Why conservatives and liberals see so differently the results of welfare reform

From micro to macro

(Krieg Barrie)

In our last issue, we profiled five Hope Awards finalists that help people leave poverty. Please go to wng.org/compassion and vote for whichever of those local ministries moves you the most. But I regularly get letters asking about the big, national picture: Do we need to reform the U.S. welfare system, and if so, how?

Some history: On Aug. 22, 1996, President Bill Clinton signed into law a welfare reform bill designed to move most recipients toward work. That was a good step, because all of us are human beings made in God’s image and able to do some kind of creative work. Critics, though, predicted that any get-a-job pressure on parents would lead to starvation of children. 

What’s happened in the 23 years since? It’s hard to get accurate information regarding controversial issues when both sides search for stats to support their views—but the Stanford Center on Poverty and Inequality recently provided evidence that seems reliable. “Leaver studies” that have tracked families who left the welfare rolls during the 1990s show 53-70 percent of them gained and kept jobs. More than half of them worked at least 30 hours per week. Their incomes rose. Employment rates of never-married mothers climbed.

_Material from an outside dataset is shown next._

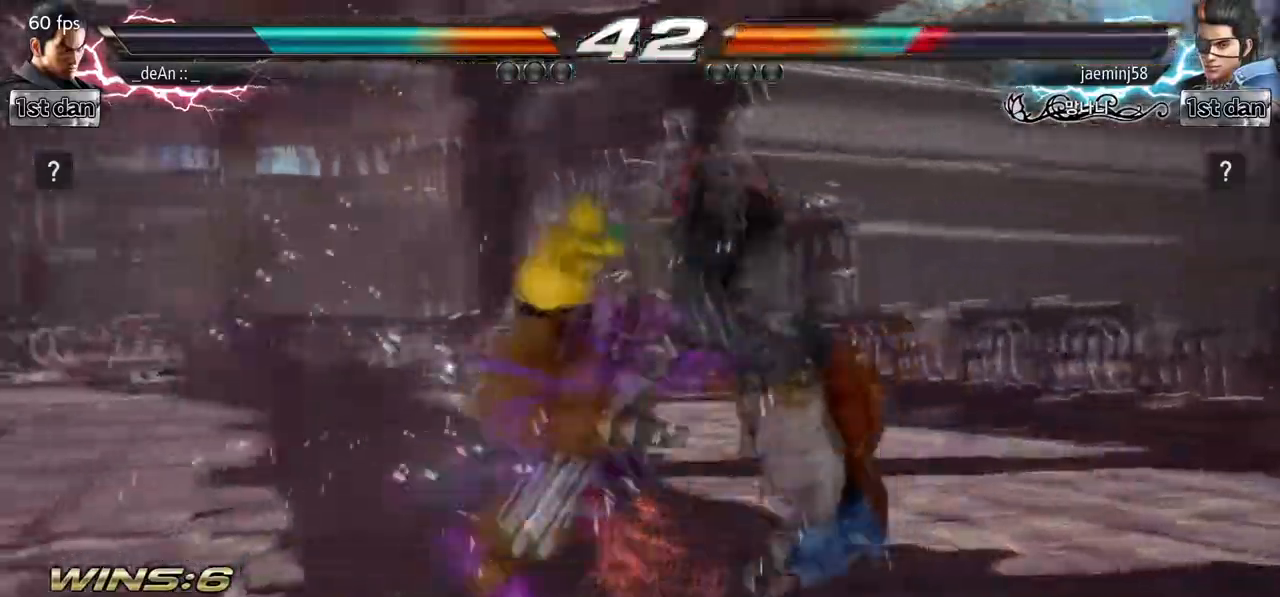
{"dt_ms": 500, "buttons": ["CIRCLE"], "left_stick": "center", "events": [[167, "CIRCLE", "up"], [200, "CIRCLE", "down"], [300, "CIRCLE", "up"], [350, "CIRCLE", "down"]]}
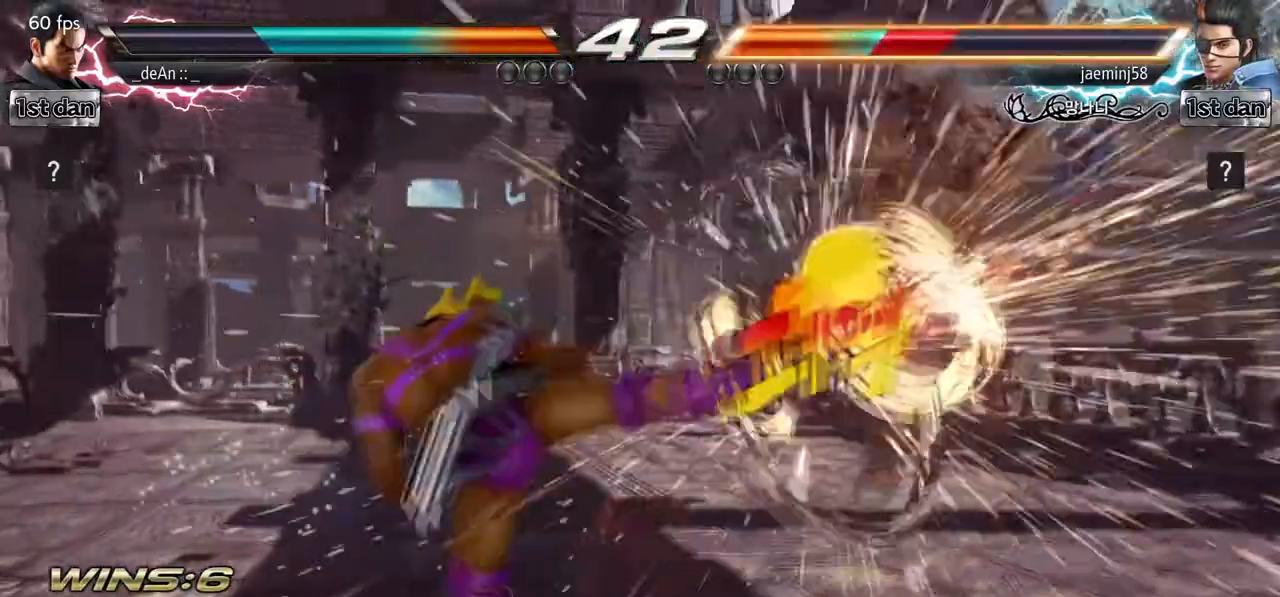
{"dt_ms": 500, "buttons": [], "left_stick": "center", "events": [[117, "CIRCLE", "up"], [350, "left_stick", "right"], [433, "left_stick", "center"]]}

But what about the 30-47 percent of those who did not gain and keep jobs? Some single moms ended up worse off. The deep poverty rate (the percentage of families with income less than 50 percent of the poverty line) changed little. Some victimized themselves with drug use. Others lost jobs during the great recession. 

Government cannot take the place of God. Churches and Christian groups are well placed to help the poorest materially and spiritually, as our Hope Awards regional winners do.

Welfare reform did not change some troubling cultural trends, including the growth of cohabitation rather than marriage. For those with at least a college degree, cohabitation can be emotionally scarring but not economically disastrous: About one-fourth of cohabiting couples transition to marriage each year. But in any given year, only 1 out of 10 cohabiters with less than a high-school degree makes the jump to marriage, down from 3 out of 10 in the early 1990s. Couples without legal ties often create children without engaged dads. 

How we interpreted the poverty statistics depended on ideology. Conservatives emphasized the winners, those who left welfare behind. Liberals focused on the losers, poor people who became even poorer. The Christian calling is to help the losers to their feet and show them hope through Christ.

Ideology also ruled appraisal of other reforms, but two programs received general approval. The earned income tax credit made work more rewarding. The Children’s Health Insurance Program improved outcomes for poor pregnant women and children. On health, a large mortality gap remains between rich and poor middle-aged Americans, but that gap largely reflects earlier health history along with drug and alcohol use. 

Happily, the percentage of U.S. eighth graders using alcohol has fallen by 50 percent since 1996. Smoking by 12th graders has fallen by a third. Teen pregnancy and abortion rates have dropped sharply. Obesity remains a problem, as I saw recently during a visit to a Golden Corral restaurant that offered an all-you-can-eat-buffet for $15: The waistlines of many rotund customers showed their unwillingness to waste any money. But recent national surveys suggest that obesity among children 11 and younger may be falling.

Articles at the end of the Stanford report by former state-level administrators offered good suggestions for next steps. Tennessee’s Raquel Hatter stressed the need to reduce bureaucracy, simplify Temporary Assistance for Needy Families rules, eliminate fiscal cliffs where earnings increases prematurely reduce benefits, and embrace a two-generation strategy that delivers high-quality education for children and postsecondary training for parents.

Clearly, the fundamental things—strong families and schools that teach good values and make students job-ready—still apply. Nothing works like work. But Stanford savants overlooked what’s most crucial: Government cannot take the place of God. Churches and Christian groups are well placed to help the poorest materially and spiritually, as our Hope Awards regional winners do. 

Christians should not be the caboose on either the liberal or conservative train. It’s three decades since I started writing about poverty and interviewing many homeless individuals, and it’s still the same old story: Government can provide a safety net, but the Christian calling is to offer trampolines.